IHRE AUFGABE:
Welche Bezeichnung trägt laut dem Textauszug über Lernen im Spiel der Zustand aus voller Konzentration und gleichzeitiger Entspannung?

Wie weshalb und warum funktioniert das?

Quelle: William Moreland auf www.unsplash.com

Quelle: William Moreland auf www.unsplash.com

Wenn wir spielen können wir in einen Zustand aus voller Konzentration und gleichzeitiger Entspannung kommen. Dieser optimale Zustand wird auch Flow genannt (Csikszentmihalyi, 2008). Spielerische Entspannung hilf unserem Gehirn, in einen Verarbeitungsmodus überzugehen, in dem bewusst gespeicherte Inhalte sortiert und langfristig nutzbar gemacht werden können. Dabei finden kreative und assoziative Vernetzungsprozesse statt. So können wir gelerntes verknüpfen und verankern (Gans et al., 2020). Setzen wir unseren Körper in Bewegung, beginnt unser Organismus, Dopamin auszuschütten - wir fühlen uns gut. Gleichzeitig wird der Hippocampus aktiviert, was bei zur Neuverknüpfung vorhandener und Bildung neuer Nervenzellen beiträgt (Gans et al., 2020). Nicht zuletzt, wirken soziale Kontakte, die bei der Angewandten Improvisation im Kern stehen, als vermutlich bedeutsamster Verstärker für Lernen (Spitzer 2005) und als Erfolgsfaktor für Veränderungsprozesse aller Art (Hütter und Lang, 2017). Durch die körperliche Erfahrung, die so durch das gemeinsame Spiel gemacht wird, findet eine sogenannte “Multicodierung” statt, das heißt die Informationen werden mit den Informationen verschiedene Sinneskanäle vielseitig und intensiv abgespeichert und sind somit besser und länger erinnerbar.

Es wird also deutlich, dass bei der Angewandten Improvisation und dem darstellenden Spiel im Allgemeinen im Hintergrund viele Prozesse ablaufen, die Lernen begünstigen. Wichtig ist abschließend zu bemerken, dass wir die Erfahrung gemacht haben, dass besonders kritische Geister aufgrund der geringen Bekanntheit der Methode in Deutschland die Wirksamkeit der Angewandten Improvisation gerne anzweifeln. Für sie und auch die anderen, weniger kritischen Teilnehmenden ist es hilfreich, wenn wir nach dem Spiel in einen sogenannten Debrief gehen und aus einer beobachtenden Perspektive reflektieren, was im Verlauf des Spiels passiert und entstanden ist und welchen Einfluss es auf den Zustand der Spielenden hatte.

ARBEITSMATERIAL:
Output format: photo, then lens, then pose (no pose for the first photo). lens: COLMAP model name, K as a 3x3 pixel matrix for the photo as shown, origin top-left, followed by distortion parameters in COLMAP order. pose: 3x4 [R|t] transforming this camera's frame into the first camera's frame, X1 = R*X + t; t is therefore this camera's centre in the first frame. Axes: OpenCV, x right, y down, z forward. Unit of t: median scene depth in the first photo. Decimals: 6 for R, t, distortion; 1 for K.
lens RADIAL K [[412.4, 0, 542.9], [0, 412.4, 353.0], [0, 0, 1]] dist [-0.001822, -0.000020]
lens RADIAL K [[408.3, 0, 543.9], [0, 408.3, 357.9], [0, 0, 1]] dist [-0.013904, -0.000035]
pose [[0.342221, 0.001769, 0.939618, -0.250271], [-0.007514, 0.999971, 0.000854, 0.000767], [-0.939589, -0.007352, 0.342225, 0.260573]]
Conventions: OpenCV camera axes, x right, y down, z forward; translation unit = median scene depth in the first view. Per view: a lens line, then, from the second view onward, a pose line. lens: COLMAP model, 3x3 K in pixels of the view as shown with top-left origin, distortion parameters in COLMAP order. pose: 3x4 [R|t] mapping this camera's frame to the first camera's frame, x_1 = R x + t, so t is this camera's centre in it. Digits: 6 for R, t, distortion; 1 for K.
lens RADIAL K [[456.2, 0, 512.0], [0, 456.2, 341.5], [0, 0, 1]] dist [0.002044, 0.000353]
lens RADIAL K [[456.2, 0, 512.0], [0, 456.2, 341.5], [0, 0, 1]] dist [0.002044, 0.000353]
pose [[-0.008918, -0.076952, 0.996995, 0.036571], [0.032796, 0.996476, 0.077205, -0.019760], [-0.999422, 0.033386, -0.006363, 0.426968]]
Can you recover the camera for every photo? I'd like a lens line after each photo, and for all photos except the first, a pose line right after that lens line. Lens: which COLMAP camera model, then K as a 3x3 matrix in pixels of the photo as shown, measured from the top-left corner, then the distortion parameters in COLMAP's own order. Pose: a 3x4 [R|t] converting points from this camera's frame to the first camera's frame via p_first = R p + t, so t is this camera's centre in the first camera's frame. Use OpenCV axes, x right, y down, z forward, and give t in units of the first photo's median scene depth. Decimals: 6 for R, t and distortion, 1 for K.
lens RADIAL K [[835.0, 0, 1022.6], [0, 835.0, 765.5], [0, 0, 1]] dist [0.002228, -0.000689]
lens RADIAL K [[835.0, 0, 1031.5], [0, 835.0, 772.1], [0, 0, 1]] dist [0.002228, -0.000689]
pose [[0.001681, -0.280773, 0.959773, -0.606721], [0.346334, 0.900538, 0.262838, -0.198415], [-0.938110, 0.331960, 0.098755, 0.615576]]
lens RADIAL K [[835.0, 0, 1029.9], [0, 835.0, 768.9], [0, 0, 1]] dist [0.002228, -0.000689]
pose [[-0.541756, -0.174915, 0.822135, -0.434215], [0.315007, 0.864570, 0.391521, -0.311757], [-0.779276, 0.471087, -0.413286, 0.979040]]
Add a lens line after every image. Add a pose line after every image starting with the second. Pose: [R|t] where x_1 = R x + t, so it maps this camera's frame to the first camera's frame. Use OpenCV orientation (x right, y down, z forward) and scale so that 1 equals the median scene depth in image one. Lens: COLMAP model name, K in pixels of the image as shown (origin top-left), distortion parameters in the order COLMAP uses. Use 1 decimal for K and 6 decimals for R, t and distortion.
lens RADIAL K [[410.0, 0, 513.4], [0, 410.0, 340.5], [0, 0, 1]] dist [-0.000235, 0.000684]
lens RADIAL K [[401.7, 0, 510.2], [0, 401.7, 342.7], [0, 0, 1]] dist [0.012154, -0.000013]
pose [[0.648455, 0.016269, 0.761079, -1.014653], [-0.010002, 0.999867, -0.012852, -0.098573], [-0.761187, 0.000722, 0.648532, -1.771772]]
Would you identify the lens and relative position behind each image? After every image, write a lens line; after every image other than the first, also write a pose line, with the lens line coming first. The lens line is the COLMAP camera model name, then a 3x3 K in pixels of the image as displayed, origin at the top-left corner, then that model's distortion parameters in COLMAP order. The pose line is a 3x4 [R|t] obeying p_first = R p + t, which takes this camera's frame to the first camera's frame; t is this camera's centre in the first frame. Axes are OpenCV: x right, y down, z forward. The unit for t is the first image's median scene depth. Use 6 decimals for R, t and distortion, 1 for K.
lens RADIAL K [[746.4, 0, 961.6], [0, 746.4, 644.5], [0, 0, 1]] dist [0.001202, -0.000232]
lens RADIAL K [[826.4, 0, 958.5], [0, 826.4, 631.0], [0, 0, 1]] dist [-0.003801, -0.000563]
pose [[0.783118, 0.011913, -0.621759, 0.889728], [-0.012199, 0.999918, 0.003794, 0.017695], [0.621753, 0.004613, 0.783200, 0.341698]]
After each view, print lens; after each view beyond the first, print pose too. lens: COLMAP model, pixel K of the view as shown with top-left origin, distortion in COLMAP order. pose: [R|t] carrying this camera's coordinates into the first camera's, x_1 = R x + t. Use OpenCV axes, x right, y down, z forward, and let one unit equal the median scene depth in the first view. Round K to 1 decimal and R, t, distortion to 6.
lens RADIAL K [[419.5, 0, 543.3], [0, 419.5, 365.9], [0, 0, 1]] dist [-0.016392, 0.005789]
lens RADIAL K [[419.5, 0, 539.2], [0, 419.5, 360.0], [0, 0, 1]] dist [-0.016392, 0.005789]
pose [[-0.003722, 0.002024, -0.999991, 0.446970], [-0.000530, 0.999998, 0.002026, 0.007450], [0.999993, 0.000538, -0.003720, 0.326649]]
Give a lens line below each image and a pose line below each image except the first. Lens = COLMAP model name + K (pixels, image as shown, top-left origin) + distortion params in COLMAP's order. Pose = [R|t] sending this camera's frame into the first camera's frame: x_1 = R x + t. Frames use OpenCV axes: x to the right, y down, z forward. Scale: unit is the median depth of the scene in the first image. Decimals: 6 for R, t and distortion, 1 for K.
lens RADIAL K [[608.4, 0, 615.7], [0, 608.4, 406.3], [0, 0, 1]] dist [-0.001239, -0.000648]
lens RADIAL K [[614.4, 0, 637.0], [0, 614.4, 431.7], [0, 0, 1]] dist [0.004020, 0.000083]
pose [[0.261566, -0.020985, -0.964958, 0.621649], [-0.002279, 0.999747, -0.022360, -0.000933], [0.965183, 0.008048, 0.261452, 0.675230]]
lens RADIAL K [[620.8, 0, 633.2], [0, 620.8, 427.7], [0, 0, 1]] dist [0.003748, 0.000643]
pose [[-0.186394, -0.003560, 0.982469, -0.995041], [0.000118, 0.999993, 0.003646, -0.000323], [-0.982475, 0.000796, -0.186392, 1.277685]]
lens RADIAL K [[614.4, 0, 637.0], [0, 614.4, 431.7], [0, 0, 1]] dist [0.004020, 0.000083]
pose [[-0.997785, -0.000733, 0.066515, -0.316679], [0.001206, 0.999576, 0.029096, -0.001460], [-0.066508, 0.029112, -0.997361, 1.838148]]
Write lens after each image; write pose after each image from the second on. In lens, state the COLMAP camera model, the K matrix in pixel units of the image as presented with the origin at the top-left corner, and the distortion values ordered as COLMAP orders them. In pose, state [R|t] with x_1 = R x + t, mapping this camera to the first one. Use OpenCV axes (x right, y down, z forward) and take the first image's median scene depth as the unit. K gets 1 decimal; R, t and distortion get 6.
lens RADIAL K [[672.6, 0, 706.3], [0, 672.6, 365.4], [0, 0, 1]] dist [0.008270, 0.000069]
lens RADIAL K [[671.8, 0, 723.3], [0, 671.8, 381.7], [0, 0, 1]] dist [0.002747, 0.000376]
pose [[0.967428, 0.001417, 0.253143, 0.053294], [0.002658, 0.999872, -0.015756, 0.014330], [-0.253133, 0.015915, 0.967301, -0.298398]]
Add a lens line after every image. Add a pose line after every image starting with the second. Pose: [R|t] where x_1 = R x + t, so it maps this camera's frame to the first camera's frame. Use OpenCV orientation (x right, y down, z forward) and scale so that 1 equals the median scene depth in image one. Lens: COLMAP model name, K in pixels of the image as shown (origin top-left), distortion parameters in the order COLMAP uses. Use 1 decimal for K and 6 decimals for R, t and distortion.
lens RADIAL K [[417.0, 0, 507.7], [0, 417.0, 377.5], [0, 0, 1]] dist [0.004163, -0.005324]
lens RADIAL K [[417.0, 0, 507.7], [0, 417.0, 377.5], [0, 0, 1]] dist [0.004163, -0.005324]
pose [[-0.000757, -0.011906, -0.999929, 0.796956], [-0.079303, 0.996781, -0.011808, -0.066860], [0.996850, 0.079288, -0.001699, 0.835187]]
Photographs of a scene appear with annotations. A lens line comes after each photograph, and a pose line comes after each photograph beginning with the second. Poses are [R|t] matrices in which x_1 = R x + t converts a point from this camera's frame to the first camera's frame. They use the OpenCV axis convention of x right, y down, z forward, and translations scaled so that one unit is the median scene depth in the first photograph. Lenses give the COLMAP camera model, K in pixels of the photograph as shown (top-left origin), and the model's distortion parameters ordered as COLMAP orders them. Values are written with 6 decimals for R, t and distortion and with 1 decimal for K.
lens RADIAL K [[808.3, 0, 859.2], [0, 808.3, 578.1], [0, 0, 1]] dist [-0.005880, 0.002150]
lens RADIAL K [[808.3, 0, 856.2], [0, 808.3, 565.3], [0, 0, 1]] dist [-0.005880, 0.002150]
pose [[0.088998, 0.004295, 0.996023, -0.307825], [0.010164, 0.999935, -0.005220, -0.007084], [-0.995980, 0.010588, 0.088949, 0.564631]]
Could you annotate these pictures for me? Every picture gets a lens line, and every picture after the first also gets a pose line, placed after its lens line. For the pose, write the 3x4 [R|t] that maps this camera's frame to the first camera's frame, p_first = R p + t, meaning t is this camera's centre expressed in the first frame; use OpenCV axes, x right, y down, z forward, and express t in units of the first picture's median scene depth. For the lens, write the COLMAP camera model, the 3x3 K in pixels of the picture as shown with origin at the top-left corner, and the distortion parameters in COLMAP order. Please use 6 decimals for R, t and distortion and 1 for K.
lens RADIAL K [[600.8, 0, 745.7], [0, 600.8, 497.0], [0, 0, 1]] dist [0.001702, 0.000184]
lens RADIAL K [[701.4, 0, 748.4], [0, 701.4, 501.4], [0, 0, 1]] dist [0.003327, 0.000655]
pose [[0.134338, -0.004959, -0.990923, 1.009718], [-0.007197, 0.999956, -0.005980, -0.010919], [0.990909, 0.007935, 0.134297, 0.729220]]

IHRE ANTWORT:
Flow